Quando falamos em pessoas com perturbações do comportamento alimentar, entramos numa dimensão totalmente diferente, onde não é preciso incentivar ninguém a pesar-se, pois essas pessoas já o fazem de forma excessiva (mais frequente e relevante na anorexia nervosa, mas também na bulimia, no transtorno de compulsão alimentar periódica — binge eating). Aliás, nestes casos, a frequência de pesagens é um indicador da severidade da patologia ao nível da restrição alimentar e preocupação com o peso, tal como o é a reacção negativa destes pacientes à sugestão das pesagens passarem a ser semanais (como é recomendado pela terapia cognitivo-comportamental).
Posto isto, é necessário ter a sensibilidade de recomendar esta estratégia altamente suportada na evidência apenas a pessoas que historicamente têm problemas de controlo de peso, sem as tratarem como “coitadinhas”, que não conseguem lidar com um número na balança (sobretudo depois de devidamente explicadas as variações agudas de peso). O discurso “unicorniano” de “não deixe a balança ou a fita métrica dizerem o quanto você está bem. Volte a conversar com você e a escutar as suas sensações, quem sabe como se sente melhor é você mesmo!” pode constituir-se como uma negação da realidade e o adiar de um problema que quanto mais rapidamente for encarado melhor.
O “peso ideal” não existe, mulheres com peso e IMC médio-altos sobretudo à custa de muita massa muscular é algo que se deseja e se deve incentivar.

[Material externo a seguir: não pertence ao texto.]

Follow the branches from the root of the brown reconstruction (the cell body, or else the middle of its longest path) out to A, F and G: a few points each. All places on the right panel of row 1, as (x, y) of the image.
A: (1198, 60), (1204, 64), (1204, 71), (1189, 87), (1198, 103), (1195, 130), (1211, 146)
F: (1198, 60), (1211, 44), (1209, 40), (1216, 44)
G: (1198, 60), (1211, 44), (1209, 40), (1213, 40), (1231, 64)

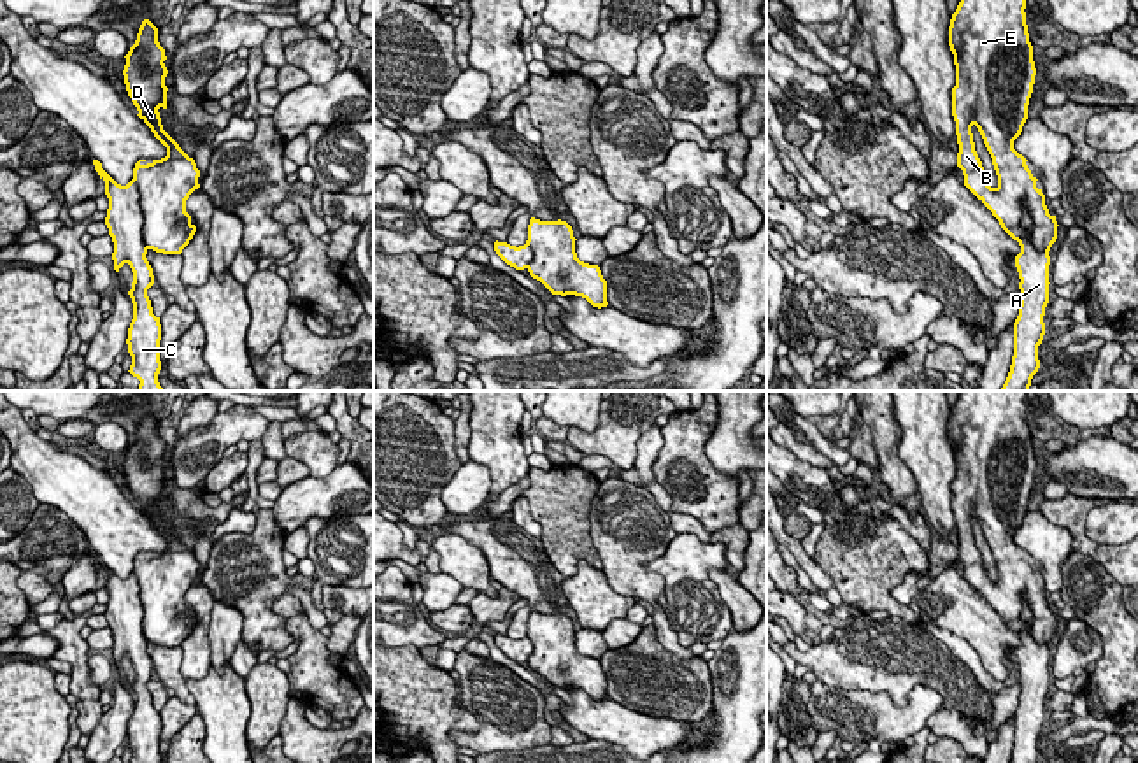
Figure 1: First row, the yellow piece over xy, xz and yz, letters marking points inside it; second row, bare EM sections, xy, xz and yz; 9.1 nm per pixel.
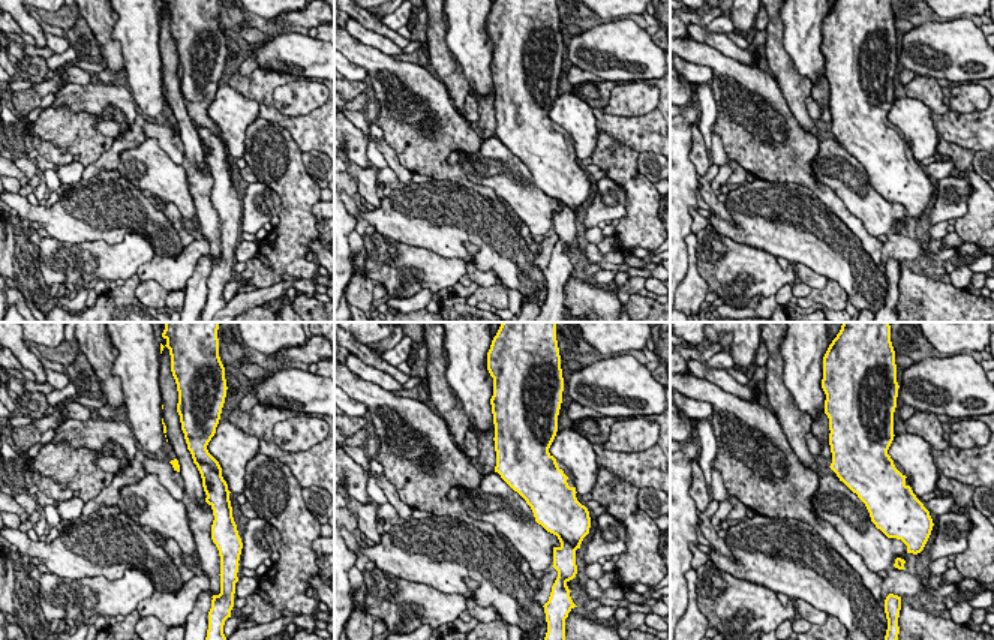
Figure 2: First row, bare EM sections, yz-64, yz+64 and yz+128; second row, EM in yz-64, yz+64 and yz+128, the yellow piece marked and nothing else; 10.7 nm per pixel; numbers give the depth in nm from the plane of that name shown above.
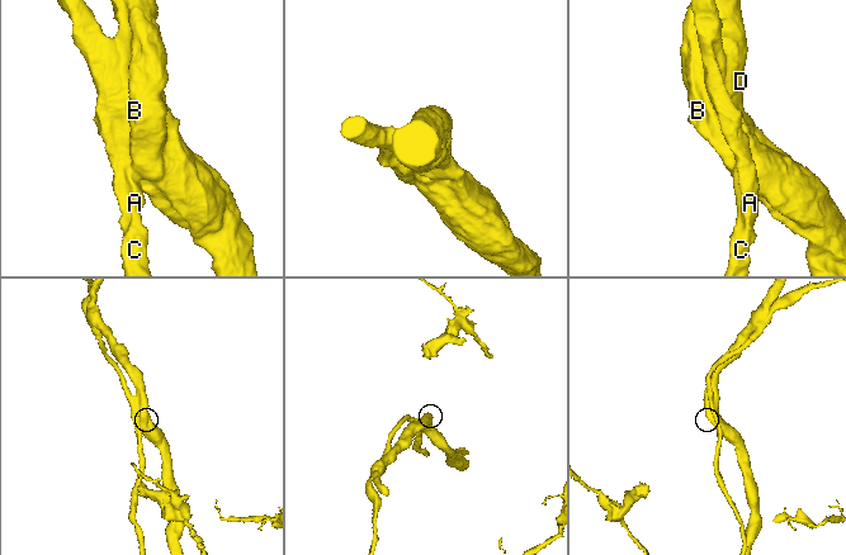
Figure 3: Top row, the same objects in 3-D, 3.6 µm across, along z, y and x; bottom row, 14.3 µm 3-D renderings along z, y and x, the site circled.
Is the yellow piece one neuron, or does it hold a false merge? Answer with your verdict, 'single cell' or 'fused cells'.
single cell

É tão bom perder o medo de ver o peso a aumentar à custa de massa magra, como perder o medo de voltar à balança para averiguar o estrago de dias/semanas/meses mais instáveis na alimentação.
Há um meio termo entre os fundamentalistas da alimentação saudável, em que tudo tem de ser pesado ao grama (e qualquer aumento de peso é altamente recriminado), e entre os puristas da aceitação corporal, onde toda e qualquer restrição e controlo é negativa e um atentado à liberdade individual.
Tendo em conta o período natalício de que nos aproximamos, algo que simboliza bem este equilíbrio é o seguinte: é melhor pesar-se todos os dias/semanas de forma racional e pragmática para garantir que o estrago natalício não é muito grande do que entrar no delírio coletivo das receitas de Natal fit e tirar/reduzir o açúcar da receita de rabanadas ou arroz-doce da avó/mãe, que se calhar só come uma vez no ano.